Le somnambulisme, que l’on peut diviser en trois catégories
1° Le somnambule naturel sera bien rarement un bon magnétiseur. Il peut n’être accessible ni à l’inspiration ni au fluide forcé et concentré sur un seul point par la volonté de celui-ci. D’autres fois, son état annonce une prédisposition favorable à recevoir une impulsion.
Le somnambulisme naturel est le rêve mis en action. La pensée suit son cours pendant le sommeil des organes. C’est encore là ce qui prouve que quelque chose vit en nous, en dehors de la matière, que nous pensons et que nous vivons pendant le sommeil, de la vie active de l’Esprit, bien que nous ayons pour un temps toutes les apparences de l’anéantissement.
La vie active se continue donc chez le somnambule ; seulement elle change de forme et prend celle d’un rêve. L’Esprit agite la matière, puisque les organes physiques sont remis en action par une force énergique dont au réveil l’individu a perdu jusqu’au souvenir.
L’inspiré véritable étant imprégné d’une force puissante et inconnue, a quelque chose du somnambule naturel en ce sens qu’il obéit à une impulsion qui lui est étrangère, et qu’il cesse de la ressentir aussitôt qu’il est rentré dans son état naturel.
Le somnambule agit sous la simple inspiration qui émane de lui ; il est concentré sur un seul objet, c’est pourquoi dans tous les actes qu’il accomplit alors, il paraît bien supérieur à lui-même. Si on l’éveille, il se trouble, il s’écrie comme au milieu d’un cauchemar et cette brusque transition n’est pas sans danger pour lui. Cet état bizarre n’attaque ni ne fatigue les organes. Ces êtres se portent très bien, parce que, tandis qu’ils agissent, l’être physique dort, se repose pendant que l’imagination seule travaille.
2° Chez l’inspiré, on peut dire qu’il y a toujours une grande somme de repos physique. Empreint d’une autre individualité, son corps ne participe pas à l’action qu’il accomplit, et son Esprit même sommeille d’une certaine façon, puisqu’on vient le forcer à s’assimiler les pensées d’un autre dont il perd ensuite jusqu’à la plus légère trace, à mesure qu’il s’éveille à la vie ordinaire.
Chez les natures dociles (et tous les somnambules ne le sont pas), ce travail de concentration, d’emparement de l’être, se fait sans lutte, c’est pourquoi ces pensées leur sont plus particulièrement données, précisément parce qu’elles n’interrompent pas le repos chez ceux à qui on les apporte.
On confond parfois les somnambules avec les inspirés, parce qu’il y a ressemblance dans les résultats.
Les uns et les autres prescrivent des remèdes. Mais l’inspiré seul est un révélateur ; c’est en lui-même que le progrès réside, puisque seul il est l’écho, l’instrument passif d’un Esprit autre que le sien, et plus avancé.

> **VOTRE TÂCHE**
Poursuivez le texte sur le somnambulisme et les inspirés en reprenant juste après sa dernière phrase. La liste placée plus bas provient d'une source différente de celle de ce texte.

> **JEU DE DONNÉES**
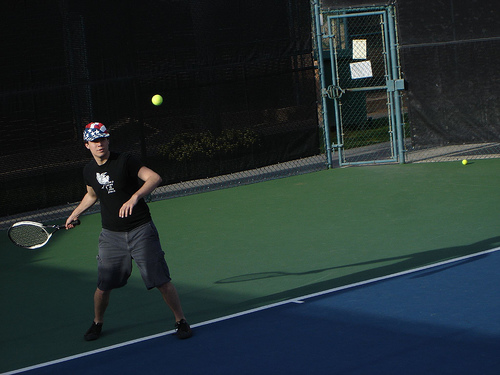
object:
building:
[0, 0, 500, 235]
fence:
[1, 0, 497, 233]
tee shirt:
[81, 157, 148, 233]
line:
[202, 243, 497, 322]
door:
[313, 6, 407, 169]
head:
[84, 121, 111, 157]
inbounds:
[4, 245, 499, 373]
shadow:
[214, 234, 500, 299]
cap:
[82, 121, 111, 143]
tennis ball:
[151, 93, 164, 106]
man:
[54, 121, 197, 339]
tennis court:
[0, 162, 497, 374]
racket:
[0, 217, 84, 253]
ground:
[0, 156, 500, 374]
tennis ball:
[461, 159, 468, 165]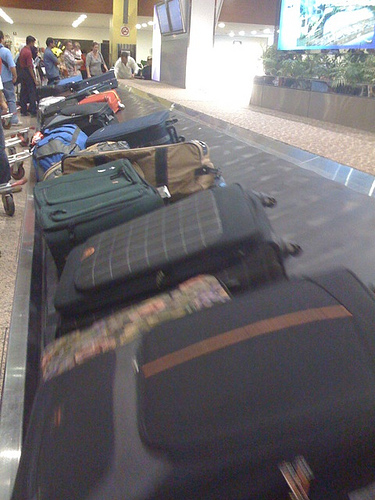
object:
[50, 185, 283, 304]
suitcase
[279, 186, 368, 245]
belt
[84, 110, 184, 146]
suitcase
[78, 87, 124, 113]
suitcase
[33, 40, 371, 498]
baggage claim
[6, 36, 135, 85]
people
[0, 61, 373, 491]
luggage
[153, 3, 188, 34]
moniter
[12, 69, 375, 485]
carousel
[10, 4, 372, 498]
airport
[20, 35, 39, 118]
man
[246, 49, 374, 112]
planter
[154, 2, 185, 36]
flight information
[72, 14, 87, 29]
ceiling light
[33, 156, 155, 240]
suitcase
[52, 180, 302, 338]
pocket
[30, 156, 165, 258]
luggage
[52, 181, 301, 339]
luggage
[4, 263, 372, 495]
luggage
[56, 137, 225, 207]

> **RÉPONSE**
Le magnétisme réveille chez le somnambule, surexcite et développe l’instinct que la nature a donné à tous les êtres pour leur guérison, et que la civilisation incomplète au milieu de laquelle nous nous débattons, a étouffé en nous pour le remplacer par les fausses lueurs de la science.
Les inspirés n’ont nullement besoin du secours du fluide magnétique. Ils vivent paisibles, ne pensant à rien. Tout à coup un mot, obscur et indistinct tout d’abord, est murmuré à leur oreille ; ce mot les pénètre ; il prend un sens, grandit, s’élargit, devient une pensée ; d’autres se groupent à l’entour, puis l’élaboration intime étant arrivée à maturité, une force irrésistible les dompte, et, soit par la parole, soit par l’écriture, il faut qu’ils chassent au dehors la vérité qui les obsède.
Ils sont tellement imprégnés de leur objet, tellement possédés par lui, que, pendant ces heures d’élaboration ou de diversion, ils ne sont plus accessibles aux souffrances du corps, puisqu’ils ne le sentent plus et qu’ils n’ont plus conscience d’eux-mêmes, puisque, enfin, un autre vit en eux à leur place.
Peu à peu, à mesure que le souffle inspirateur les abandonne, la douleur revient ; ils reprennent possession d’eux-mêmes, ils vivent de leur volonté propre, subordonnée à leurs perceptions personnelles, et il ne reste plus, de l’apparition évanouie, rien qu’une sorte de vide dans le cerveau, suivant l’expression consacrée, mais vide qui existe en réalité dans l’organisme tout entier.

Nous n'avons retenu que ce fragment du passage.